「愛の…言葉…?」
ほら、やっぱり君は戸惑ったように笑う。
少しだけ期待はしてみたものの、やっぱりそんなロマンティックなこと難しいかな。
「月が…、綺麗ですね。」
「え…?」
私が諦めかけた時、隣から聞こえたセリフに目を見開いて視線を送る。
目が合うと、耳を真っ赤にしたすずくんがびっくりしたみたいに肩を揺らした。
「…え、あ、知らなかったりする?この意味。」
「あ、ううんっ。知ってるよっ!いや、でも、まさかすずくんが言ってくれるなんて、驚いただけ。」
「沙月が愛の言葉を言えって言ったんでしょ…。」
「あははっ、確かにそうだ。でも、キザにカッコつけた言葉よりもさっきの言葉の方が、ずっとすずくんらしくて私は好きっ。
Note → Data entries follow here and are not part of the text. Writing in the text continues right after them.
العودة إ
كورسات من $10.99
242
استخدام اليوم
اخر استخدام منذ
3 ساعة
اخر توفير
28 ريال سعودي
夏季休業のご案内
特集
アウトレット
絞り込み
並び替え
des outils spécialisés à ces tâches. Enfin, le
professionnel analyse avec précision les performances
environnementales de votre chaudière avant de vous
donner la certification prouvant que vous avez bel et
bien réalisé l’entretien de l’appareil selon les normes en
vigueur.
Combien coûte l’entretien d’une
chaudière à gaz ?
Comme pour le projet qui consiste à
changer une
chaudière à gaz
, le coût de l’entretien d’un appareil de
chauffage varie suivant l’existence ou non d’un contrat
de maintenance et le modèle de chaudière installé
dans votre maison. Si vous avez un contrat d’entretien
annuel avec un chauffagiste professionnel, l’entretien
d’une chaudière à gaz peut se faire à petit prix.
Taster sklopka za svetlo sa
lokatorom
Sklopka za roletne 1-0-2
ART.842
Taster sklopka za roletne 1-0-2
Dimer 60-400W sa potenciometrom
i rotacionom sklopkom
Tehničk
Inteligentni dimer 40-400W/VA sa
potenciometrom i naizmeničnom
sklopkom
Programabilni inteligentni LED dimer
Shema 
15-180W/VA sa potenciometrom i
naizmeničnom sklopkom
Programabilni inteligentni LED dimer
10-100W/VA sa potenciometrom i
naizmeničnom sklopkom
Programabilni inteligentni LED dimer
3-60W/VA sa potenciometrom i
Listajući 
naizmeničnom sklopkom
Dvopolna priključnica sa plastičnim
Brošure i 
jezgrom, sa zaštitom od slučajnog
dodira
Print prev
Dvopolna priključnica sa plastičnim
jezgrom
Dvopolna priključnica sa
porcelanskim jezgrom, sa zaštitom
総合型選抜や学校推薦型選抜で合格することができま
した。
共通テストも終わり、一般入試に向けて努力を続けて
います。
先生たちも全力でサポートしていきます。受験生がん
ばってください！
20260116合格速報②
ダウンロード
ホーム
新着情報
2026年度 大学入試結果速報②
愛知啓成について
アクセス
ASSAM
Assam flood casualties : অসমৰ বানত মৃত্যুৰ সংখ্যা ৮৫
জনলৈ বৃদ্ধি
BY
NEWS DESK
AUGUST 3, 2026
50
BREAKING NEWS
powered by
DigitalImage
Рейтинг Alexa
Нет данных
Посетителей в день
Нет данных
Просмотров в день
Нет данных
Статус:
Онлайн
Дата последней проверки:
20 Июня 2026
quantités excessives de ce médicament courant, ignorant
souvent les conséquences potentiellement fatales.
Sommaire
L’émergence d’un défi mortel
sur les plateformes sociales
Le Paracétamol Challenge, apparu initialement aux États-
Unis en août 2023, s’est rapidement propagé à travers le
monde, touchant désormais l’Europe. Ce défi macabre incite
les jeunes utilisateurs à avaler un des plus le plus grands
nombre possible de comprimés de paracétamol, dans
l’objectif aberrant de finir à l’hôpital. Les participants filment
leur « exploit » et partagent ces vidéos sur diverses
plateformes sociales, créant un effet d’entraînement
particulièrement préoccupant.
」
『好き』だとかそんなチンケな言葉じゃない。
『月が綺麗』。私達の関係にはそっちの言葉の方が似合っている。
すずくんがその言葉を選んでくれたことが、嬉しくて嬉しくて緩んだ口元が戻りそうにもない。
頰まで紅潮している気がする。
だけど、それがすごく心地いい。